Recorded data
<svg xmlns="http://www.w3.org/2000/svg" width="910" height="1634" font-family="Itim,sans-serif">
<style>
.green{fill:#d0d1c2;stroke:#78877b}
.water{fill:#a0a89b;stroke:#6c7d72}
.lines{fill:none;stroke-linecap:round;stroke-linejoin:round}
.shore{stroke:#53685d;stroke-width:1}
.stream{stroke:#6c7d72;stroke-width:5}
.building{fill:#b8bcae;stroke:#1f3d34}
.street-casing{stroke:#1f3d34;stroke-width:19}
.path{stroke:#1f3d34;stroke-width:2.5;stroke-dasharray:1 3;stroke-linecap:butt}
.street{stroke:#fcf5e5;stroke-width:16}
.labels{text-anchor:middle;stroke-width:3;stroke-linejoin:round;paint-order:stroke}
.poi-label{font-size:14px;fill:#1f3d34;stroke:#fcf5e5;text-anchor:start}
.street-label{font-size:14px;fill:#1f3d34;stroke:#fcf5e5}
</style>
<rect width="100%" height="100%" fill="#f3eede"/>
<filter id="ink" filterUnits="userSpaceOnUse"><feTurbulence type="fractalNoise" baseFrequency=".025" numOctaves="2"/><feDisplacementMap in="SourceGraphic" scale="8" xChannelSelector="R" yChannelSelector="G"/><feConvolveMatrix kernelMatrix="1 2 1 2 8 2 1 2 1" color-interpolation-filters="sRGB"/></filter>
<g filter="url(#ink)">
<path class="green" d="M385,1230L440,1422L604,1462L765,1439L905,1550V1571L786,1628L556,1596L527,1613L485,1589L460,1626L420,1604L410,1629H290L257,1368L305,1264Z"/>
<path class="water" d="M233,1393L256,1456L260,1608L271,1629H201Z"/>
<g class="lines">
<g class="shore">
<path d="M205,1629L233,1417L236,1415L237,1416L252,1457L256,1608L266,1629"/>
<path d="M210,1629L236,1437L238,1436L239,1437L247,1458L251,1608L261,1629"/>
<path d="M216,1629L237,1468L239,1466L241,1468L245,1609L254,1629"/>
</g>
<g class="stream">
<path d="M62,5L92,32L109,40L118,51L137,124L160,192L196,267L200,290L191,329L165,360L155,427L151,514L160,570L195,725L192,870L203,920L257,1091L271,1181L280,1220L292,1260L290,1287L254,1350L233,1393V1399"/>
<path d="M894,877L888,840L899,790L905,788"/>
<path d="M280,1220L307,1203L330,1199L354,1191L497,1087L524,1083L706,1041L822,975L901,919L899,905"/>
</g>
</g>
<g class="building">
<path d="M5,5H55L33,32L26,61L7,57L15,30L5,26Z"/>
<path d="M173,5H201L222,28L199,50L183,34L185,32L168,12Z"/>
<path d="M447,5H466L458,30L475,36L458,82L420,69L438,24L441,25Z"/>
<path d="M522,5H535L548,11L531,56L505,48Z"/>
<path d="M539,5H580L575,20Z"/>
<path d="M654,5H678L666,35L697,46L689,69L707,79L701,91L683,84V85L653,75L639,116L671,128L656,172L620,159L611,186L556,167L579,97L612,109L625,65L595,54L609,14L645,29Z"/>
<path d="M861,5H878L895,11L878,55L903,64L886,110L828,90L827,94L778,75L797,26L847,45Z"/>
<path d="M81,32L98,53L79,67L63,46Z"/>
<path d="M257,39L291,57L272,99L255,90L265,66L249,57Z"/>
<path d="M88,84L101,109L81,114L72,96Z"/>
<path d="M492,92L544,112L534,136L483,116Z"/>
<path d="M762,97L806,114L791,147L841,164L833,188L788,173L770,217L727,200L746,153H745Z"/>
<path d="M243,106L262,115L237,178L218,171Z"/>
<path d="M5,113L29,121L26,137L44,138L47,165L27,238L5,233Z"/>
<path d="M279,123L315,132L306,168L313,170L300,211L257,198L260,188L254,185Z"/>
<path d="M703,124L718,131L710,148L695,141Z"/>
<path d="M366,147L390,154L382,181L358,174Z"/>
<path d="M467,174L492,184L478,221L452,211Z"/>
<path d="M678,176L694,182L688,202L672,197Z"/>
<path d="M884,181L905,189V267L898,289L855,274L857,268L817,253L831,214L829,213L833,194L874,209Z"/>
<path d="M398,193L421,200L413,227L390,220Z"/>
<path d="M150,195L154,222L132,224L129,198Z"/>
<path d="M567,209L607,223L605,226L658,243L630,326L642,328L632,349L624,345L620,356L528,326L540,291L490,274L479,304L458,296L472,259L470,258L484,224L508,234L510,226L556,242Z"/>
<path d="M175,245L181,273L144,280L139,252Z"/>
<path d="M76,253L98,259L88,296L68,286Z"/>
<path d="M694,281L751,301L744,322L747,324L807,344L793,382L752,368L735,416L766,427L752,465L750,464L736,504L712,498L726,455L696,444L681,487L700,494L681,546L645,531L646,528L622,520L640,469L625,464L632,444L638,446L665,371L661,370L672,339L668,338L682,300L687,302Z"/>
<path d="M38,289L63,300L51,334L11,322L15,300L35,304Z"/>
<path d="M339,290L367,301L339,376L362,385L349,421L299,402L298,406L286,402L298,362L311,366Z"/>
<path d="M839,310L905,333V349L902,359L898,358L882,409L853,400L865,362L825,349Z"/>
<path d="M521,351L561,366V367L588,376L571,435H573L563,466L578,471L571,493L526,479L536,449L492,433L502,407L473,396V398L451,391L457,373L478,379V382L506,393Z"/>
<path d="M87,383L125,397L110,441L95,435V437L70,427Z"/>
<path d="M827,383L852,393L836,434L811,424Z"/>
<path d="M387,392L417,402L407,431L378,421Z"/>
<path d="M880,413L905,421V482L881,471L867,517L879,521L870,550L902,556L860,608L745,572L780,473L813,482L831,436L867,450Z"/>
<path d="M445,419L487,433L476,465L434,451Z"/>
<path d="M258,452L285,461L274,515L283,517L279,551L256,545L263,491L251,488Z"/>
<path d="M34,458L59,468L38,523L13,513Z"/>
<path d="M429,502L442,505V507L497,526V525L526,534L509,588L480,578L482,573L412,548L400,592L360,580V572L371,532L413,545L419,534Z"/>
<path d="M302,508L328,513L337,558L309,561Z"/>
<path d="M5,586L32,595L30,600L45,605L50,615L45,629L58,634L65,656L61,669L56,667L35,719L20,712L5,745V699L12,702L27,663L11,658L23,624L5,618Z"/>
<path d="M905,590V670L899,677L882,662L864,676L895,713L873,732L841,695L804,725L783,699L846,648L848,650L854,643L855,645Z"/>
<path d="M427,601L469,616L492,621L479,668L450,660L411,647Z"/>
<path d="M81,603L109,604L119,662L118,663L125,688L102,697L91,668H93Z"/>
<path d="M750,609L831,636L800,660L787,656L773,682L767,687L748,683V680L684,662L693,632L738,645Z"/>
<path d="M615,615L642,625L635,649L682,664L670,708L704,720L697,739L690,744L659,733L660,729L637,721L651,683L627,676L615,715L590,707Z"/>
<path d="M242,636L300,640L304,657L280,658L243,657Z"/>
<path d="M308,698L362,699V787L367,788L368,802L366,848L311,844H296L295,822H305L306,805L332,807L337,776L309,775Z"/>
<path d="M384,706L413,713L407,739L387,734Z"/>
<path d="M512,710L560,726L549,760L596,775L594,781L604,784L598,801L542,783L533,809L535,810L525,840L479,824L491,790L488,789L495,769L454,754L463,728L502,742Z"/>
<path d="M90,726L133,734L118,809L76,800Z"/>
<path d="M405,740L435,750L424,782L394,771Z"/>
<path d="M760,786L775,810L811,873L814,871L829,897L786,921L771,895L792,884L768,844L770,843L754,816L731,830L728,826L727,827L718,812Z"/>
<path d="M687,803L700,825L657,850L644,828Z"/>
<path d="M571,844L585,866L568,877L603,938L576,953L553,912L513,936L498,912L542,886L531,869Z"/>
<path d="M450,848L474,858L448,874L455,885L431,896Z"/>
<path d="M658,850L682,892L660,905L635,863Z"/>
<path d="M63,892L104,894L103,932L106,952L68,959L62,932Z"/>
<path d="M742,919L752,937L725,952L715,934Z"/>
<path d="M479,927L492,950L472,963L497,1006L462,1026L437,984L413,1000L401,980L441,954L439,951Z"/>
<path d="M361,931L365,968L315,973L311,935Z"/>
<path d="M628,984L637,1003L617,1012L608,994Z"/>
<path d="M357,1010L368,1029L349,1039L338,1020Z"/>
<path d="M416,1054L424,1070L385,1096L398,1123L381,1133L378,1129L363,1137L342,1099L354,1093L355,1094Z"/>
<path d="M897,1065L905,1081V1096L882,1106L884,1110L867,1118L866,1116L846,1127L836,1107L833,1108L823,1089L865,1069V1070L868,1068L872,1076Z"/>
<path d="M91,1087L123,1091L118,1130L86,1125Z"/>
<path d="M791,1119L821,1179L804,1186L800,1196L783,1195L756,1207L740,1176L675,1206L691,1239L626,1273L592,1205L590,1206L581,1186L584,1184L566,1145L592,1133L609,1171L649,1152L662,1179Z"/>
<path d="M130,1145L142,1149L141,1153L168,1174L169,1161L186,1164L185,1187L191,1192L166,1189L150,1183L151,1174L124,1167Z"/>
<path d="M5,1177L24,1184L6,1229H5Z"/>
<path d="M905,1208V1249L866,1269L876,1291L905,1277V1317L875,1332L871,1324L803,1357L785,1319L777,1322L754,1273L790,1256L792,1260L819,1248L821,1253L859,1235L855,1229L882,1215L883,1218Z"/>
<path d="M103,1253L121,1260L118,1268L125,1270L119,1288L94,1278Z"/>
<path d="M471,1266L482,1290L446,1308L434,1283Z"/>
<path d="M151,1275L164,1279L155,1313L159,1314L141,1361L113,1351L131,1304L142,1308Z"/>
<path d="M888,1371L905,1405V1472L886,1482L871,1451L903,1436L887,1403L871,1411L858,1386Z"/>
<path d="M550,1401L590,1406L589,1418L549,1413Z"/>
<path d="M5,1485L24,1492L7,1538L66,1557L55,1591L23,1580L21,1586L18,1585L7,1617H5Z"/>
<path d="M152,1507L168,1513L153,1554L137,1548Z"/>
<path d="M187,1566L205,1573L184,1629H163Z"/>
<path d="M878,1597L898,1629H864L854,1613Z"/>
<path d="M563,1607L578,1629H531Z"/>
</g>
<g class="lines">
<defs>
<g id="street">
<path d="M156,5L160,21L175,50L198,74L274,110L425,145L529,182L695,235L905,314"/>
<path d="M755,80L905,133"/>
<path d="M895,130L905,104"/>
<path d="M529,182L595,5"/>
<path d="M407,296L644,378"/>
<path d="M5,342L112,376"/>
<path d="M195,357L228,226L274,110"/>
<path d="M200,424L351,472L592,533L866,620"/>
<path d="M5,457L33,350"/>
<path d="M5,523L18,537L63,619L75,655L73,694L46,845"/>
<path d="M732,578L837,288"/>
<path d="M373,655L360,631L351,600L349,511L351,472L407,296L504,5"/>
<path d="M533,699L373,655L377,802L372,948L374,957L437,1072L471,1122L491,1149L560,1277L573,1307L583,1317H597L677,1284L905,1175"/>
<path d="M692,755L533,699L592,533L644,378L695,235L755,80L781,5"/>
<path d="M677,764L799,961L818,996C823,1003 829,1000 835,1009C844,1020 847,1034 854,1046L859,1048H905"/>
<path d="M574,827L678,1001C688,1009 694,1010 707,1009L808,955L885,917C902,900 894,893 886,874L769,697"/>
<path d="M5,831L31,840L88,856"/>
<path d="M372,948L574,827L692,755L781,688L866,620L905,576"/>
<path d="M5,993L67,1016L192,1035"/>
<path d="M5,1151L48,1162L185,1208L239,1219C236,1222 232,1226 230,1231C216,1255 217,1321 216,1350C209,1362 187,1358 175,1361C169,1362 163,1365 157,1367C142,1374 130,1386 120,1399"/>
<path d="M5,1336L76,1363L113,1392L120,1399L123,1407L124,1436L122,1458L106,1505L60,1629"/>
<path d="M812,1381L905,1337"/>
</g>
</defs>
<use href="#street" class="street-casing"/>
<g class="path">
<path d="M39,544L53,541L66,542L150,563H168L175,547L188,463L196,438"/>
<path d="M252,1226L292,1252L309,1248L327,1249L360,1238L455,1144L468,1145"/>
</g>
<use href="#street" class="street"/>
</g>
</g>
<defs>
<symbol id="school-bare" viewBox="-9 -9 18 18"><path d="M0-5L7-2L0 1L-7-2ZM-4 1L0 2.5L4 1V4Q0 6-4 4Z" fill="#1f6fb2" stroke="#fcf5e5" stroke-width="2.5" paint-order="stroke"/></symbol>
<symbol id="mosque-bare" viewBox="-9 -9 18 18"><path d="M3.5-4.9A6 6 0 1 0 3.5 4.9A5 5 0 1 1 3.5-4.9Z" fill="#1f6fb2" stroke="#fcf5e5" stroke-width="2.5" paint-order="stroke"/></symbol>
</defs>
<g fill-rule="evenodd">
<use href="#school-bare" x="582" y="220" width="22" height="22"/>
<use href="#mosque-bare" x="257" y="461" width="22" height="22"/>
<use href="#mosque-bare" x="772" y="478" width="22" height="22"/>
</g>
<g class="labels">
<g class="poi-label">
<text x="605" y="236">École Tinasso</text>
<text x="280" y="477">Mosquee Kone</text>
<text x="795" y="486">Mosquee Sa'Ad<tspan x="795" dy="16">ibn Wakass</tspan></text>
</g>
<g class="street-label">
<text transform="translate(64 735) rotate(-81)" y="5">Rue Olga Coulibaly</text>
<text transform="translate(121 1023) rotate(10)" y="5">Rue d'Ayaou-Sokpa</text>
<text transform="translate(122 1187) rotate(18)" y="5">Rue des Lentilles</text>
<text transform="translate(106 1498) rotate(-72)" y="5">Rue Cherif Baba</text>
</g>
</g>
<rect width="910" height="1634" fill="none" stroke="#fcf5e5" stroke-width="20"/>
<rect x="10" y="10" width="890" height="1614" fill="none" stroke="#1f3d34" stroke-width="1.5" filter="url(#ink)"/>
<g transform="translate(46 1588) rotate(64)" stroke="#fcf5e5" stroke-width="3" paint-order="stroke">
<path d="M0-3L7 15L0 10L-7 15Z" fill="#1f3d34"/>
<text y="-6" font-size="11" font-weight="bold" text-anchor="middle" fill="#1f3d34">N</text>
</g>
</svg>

The task
Return, in full, every line of these entries that holds "linecap".

Response
.lines{fill:none;stroke-linecap:round;stroke-linejoin:round}
.path{stroke:#1f3d34;stroke-width:2.5;stroke-dasharray:1 3;stroke-linecap:butt}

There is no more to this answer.